**Exercise goal**
From the opening line of the records through the line bearing "Tovább olvasom", set down every line exactly.
━━ Exercise data
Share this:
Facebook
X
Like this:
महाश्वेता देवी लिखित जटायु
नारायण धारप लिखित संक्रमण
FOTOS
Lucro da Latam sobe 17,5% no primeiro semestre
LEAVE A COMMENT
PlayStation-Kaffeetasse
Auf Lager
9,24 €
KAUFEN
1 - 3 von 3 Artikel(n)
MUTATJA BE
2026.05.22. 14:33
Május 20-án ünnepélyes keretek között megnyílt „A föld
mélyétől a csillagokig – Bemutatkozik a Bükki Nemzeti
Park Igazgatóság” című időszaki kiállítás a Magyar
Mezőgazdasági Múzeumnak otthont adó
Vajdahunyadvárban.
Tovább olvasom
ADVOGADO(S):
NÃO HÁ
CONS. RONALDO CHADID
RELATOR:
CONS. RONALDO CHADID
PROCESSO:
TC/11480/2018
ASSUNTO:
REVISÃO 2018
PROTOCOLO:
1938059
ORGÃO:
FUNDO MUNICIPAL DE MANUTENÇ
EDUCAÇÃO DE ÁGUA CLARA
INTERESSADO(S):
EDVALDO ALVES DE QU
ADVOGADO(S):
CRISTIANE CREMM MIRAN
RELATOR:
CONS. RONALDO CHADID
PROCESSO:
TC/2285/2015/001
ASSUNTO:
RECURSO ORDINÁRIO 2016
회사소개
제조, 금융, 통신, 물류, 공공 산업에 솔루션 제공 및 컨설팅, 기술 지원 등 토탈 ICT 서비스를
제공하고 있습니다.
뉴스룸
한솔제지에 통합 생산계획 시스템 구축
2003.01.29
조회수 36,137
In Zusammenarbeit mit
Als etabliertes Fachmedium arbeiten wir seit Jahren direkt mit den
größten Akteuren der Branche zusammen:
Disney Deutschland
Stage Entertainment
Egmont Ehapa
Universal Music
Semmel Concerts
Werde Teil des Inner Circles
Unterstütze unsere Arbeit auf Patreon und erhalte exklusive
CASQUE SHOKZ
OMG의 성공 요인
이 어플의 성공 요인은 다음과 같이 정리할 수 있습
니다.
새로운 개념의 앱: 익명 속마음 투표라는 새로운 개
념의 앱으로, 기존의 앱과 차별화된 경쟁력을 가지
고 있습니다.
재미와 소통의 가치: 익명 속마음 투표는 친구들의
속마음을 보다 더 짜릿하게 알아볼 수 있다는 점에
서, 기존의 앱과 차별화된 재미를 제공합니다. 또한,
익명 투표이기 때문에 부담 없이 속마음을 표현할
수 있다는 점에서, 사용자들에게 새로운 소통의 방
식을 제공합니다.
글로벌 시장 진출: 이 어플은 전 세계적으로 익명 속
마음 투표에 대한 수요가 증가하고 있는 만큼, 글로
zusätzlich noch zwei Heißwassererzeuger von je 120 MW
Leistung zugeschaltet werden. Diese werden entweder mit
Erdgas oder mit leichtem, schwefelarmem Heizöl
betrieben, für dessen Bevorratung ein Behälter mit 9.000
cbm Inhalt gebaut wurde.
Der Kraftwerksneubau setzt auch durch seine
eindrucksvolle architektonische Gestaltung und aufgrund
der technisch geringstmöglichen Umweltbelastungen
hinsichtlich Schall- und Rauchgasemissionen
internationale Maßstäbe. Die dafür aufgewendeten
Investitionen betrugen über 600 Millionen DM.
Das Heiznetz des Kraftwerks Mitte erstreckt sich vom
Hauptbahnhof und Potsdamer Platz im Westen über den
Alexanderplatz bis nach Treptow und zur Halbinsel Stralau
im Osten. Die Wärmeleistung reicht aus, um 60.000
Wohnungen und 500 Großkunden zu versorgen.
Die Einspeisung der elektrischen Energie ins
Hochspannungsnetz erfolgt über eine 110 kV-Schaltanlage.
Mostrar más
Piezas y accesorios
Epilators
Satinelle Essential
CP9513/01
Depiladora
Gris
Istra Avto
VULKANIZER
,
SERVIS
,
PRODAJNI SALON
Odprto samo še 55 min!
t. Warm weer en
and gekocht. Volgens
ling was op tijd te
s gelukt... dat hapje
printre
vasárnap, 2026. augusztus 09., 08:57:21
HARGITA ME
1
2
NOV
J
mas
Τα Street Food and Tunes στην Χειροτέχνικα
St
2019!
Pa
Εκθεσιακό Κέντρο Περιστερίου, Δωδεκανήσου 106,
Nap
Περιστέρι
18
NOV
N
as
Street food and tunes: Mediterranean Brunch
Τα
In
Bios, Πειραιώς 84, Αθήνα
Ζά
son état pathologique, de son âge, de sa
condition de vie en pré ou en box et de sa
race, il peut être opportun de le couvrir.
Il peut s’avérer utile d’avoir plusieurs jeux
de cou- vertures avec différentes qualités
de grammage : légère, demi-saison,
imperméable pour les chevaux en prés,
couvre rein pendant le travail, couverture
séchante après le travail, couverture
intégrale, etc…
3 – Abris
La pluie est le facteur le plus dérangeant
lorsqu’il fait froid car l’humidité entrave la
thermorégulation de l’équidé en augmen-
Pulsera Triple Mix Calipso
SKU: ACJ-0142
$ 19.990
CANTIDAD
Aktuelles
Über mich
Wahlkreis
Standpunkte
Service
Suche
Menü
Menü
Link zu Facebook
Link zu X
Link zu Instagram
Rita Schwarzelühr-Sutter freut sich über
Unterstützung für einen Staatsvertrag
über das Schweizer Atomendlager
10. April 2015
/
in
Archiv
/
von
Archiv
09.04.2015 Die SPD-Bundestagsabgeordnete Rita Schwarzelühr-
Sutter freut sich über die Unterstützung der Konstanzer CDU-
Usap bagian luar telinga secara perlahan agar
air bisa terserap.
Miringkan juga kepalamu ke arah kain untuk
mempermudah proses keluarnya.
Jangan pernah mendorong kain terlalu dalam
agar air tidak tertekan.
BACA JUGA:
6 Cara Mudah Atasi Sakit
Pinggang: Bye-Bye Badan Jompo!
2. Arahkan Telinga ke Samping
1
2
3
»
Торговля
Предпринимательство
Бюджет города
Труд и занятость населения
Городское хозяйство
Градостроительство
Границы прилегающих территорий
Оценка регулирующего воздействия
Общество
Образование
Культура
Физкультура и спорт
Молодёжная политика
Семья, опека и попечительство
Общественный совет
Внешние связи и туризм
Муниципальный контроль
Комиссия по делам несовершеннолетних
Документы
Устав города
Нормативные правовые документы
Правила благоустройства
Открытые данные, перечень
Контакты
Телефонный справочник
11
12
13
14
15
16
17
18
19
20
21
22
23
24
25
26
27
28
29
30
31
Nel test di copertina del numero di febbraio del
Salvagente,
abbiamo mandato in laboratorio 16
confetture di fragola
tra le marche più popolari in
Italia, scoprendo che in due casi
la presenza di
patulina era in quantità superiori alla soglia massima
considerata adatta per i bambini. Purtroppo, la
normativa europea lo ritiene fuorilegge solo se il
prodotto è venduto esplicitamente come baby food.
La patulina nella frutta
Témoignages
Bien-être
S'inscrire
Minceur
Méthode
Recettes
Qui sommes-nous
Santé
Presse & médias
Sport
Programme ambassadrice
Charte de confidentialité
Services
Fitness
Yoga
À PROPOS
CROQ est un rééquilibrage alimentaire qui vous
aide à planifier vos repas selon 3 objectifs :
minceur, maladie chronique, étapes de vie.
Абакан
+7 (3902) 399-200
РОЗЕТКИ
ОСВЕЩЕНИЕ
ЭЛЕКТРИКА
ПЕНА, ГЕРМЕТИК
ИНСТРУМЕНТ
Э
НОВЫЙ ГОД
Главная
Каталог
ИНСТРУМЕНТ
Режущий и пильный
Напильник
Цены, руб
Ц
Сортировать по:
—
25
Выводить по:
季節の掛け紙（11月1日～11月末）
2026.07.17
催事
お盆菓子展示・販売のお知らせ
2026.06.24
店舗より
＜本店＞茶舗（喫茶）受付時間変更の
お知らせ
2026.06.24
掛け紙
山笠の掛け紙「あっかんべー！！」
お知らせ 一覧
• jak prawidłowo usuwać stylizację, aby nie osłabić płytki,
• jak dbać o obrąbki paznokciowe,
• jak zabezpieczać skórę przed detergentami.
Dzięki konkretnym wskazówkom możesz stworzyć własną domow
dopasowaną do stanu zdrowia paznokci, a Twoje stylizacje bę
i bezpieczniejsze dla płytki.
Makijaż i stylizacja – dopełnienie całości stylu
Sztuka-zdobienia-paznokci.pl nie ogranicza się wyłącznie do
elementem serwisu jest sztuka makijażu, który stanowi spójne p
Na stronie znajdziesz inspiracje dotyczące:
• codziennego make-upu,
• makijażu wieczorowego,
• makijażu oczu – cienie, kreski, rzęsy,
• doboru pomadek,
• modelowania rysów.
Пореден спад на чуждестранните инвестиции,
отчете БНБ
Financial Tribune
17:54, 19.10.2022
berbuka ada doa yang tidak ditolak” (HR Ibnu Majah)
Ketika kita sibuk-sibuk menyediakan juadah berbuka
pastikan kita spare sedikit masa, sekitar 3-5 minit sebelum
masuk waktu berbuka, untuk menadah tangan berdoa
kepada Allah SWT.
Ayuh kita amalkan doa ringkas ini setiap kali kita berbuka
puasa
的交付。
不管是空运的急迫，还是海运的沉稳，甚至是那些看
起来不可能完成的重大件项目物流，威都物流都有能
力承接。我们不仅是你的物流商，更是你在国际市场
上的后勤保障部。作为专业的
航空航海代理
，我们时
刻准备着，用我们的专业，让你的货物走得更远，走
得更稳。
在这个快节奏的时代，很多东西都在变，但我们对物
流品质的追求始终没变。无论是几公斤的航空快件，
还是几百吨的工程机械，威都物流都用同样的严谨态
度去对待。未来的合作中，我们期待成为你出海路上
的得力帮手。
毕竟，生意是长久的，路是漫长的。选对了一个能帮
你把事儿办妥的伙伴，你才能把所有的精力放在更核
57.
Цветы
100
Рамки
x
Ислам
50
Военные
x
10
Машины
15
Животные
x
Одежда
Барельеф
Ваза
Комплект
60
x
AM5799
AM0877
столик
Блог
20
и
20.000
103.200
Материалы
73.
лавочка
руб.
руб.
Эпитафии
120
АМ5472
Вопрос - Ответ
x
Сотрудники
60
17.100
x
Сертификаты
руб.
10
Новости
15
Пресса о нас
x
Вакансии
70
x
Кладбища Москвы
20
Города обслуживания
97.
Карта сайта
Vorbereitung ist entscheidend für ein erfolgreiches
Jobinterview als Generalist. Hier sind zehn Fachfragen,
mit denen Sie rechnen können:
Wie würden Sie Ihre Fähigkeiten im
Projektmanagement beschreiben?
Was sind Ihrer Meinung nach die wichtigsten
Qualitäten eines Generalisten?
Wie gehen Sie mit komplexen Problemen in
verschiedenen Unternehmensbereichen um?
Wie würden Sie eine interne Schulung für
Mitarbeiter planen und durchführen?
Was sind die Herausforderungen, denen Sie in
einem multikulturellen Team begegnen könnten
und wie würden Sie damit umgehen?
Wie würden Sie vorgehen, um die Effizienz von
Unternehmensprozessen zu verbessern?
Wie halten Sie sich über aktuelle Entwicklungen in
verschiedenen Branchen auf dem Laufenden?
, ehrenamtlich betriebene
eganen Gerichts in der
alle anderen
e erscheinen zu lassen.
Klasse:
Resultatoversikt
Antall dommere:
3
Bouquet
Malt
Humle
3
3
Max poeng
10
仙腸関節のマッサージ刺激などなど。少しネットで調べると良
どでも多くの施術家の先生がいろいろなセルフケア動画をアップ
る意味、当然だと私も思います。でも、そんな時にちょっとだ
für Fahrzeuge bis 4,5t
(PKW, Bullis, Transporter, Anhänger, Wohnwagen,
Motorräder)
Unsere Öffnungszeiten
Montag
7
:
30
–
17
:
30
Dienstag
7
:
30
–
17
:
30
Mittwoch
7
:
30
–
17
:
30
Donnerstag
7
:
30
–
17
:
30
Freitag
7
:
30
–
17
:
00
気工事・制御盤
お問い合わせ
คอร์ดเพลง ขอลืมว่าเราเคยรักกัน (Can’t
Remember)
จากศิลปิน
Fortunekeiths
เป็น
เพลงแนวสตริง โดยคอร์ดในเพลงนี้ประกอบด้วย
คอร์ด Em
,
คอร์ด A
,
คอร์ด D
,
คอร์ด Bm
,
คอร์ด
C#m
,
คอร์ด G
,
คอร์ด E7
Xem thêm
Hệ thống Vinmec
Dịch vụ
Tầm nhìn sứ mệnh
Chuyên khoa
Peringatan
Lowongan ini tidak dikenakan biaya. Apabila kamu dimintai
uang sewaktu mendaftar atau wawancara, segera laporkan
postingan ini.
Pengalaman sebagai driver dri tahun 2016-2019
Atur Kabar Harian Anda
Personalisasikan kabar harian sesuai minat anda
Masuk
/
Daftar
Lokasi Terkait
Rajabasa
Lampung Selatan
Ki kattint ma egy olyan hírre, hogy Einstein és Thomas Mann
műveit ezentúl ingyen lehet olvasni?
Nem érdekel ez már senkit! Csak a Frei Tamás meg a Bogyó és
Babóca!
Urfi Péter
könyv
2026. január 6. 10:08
━━━━
**Task response**
Share this:
Facebook
X
Like this:
महाश्वेता देवी लिखित जटायु
नारायण धारप लिखित संक्रमण
FOTOS
Lucro da Latam sobe 17,5% no primeiro semestre
LEAVE A COMMENT
PlayStation-Kaffeetasse
Auf Lager
9,24 €
KAUFEN
1 - 3 von 3 Artikel(n)
MUTATJA BE
2026.05.22. 14:33
Május 20-án ünnepélyes keretek között megnyílt „A föld
mélyétől a csillagokig – Bemutatkozik a Bükki Nemzeti
Park Igazgatóság” című időszaki kiállítás a Magyar
Mezőgazdasági Múzeumnak otthont adó
Vajdahunyadvárban.
Tovább olvasom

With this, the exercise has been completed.